Talvez esse fosse um segredo que os fãs de Nicky, Ricky, Dicky & Dawn, série do Nickelodeon que ficou no ar entre 2014 e 2018, já conhecessem. Mas, para a maior parte de nós, meros mortais, The Umbrella Academy foi o lugar onde fomos apresentados a um fato incontestável: Aidan Gallagher é bom pra c*ralho.
O ator tinha 16 anos quando a série da Netflix estreou, em 2019, mas o seu personagem já estava na casa dos 60. O viajante do tempo Cinco, integrante mais cáustico e pragmático da família de super-heróis Hargreeves, passou décadas preso em um futuro pós-apocalíptico - e, quando voltou ao presente, se viu de volta em seu corpo de adolescente. É uma das várias ideias “engraçadinhas” que Umbrella usou para vender a sua subversão superficial do sci-fi de super-heróis, mas não demorou muito para perceber que, nas mãos de Gallagher, o paradoxo do velho preso no corpo do jovem se transformava muito facilmente em pathos dramático.
O elogio fácil a se fazer para o ator é que ele soube como incorporar trejeitos e expressões da experiência em sua fisicalidade jovem, que ele encontrou um jeito de parecer muito mais crível como um senhor de 60 anos do que como um rapaz de menos de 20. Mas o lance, na verdade, não é só esse: como Cinco, Gallagher se agarrou com unhas e dentes ao próprio charme e carisma para criar uma expressão de cinismo que definia a sedução do conceito da consciência antiga no corpo novo. É uma performance de ficção científica por excelência, que se torna o avatar de uma ideia sem nunca deixar de ser humano.
Porque Cinco sabe mais do que seus irmãos, entende mais do que seus irmãos, age mais do que seus irmãos no mundo ao seu redor e isso é tudo fruto de ser mais experiente do que eles - mas Cinco também está tão perdido em questão de autoconsciência quanto o restante da sua família.
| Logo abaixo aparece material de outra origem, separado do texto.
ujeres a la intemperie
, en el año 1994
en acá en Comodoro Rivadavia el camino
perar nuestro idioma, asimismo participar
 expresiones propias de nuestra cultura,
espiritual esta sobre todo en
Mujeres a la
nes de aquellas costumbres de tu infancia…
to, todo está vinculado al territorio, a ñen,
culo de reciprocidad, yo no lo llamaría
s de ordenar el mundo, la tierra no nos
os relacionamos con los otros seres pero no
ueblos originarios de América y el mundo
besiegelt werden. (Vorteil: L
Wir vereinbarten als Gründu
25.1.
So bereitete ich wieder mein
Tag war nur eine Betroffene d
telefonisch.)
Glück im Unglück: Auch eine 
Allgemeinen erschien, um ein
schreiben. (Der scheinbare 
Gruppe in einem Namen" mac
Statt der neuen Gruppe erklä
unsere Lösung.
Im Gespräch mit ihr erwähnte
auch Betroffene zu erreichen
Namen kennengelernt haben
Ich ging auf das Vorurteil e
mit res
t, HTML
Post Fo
Por baixo do sarcasmo afiado, dos ternos bem ajustados e do cabelo meticulosamente caído sobre os lados do rosto, ele ainda é um mistério para si mesmo, um menino que fez amigos com a solidão e, por isso, não entende muito bem quem é quando está com os outros. Ele sabe que quer estar com os outros, mas não sabe como.
É esse o machucado profundo, a insegurança pulsante, que Gallagher deixava escapar pelos olhos inquisitivos, sempre absurdamente expressivos, mesmo que meio escondidos por baixo do cenho franzido. No rosto dele, o caso de amor patético de Cinco com uma manequim, e seu apego irracional a ela, se tornaram reações compreensíveis e dilacerantes diante da carência que existia dentro do personagem. No rosto dele, as alfinetadas truculentas de Cinco para os outros membros da família transpareciam como a estratégia de negociação que eram, afeto mediado por pragmatismo vindo de quem nunca conheceu outro tipo de afeto. No rosto dele, o desespero existencial de se ver morrendo e vivendo e morrendo de novo, pelas espirais infindáveis do tempo, cortava mais fundo.
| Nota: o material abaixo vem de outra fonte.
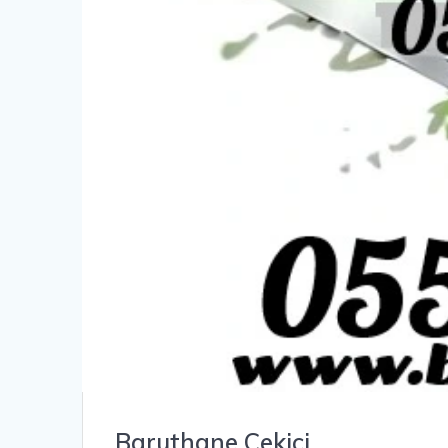
Baruthane Çekici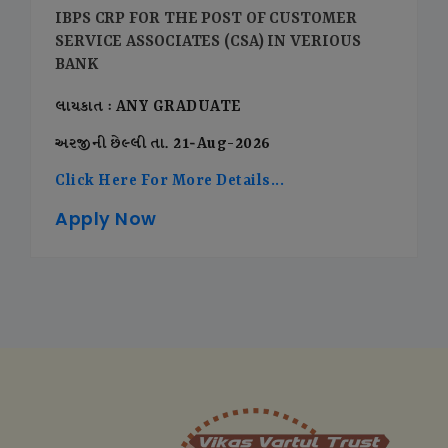
IBPS CRP FOR THE POST OF CUSTOMER
SERVICE ASSOCIATES (CSA) IN VERIOUS
BANK
લાયકાત : ANY GRADUATE
અરજીની છેલ્લી તા. 21-Aug-2026
Click Here For More Details...
Apply Now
E, em uma série que tão frequentemente mostrava não entender a força dos seus personagens, escolhendo se focar ao invés disso em uma construção mitológica fraca, Gallagher sempre tinha um sorrisinho irônico para as idas e vindas absurdas da trama, uma entonação autoconsciente para os diálogos expositivos que tão frequentemente caíam sobre ele, e um olhar devastador para os momentos que realmente importavam na viagem emocional de Cinco e seus irmãos. Enfim: em quatro temporadas, lançadas no momento de maturidade pivotal entre os 16 e os 21 anos para o ator, ele se estabeleceu e se segurou admiravelmente como o centro nervoso de The Umbrella Academy.
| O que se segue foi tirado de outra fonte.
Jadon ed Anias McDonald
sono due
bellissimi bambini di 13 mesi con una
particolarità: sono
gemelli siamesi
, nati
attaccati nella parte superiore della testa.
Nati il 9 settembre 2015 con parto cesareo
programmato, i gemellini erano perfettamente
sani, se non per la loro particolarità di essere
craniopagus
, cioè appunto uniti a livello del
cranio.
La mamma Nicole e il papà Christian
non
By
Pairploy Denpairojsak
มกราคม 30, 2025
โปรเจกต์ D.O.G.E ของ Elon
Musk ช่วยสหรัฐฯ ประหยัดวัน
Nesse caminho, Gallagher se revelou o tipo de intérprete que opera uma mágica rara: se ele estava se divertindo, nós estamos também; se ele está machucado, a gente sente aqui desse lado da tela. O seu Cinco manteve a série honesta consigo mesma, e envolvente como entretenimento, até os últimos minutos em que ele esteve em tela. É um poder tão sobrenatural quanto as “piscadas” do personagem no espaço-tempo - e, talvez, até um pouco mais divertido.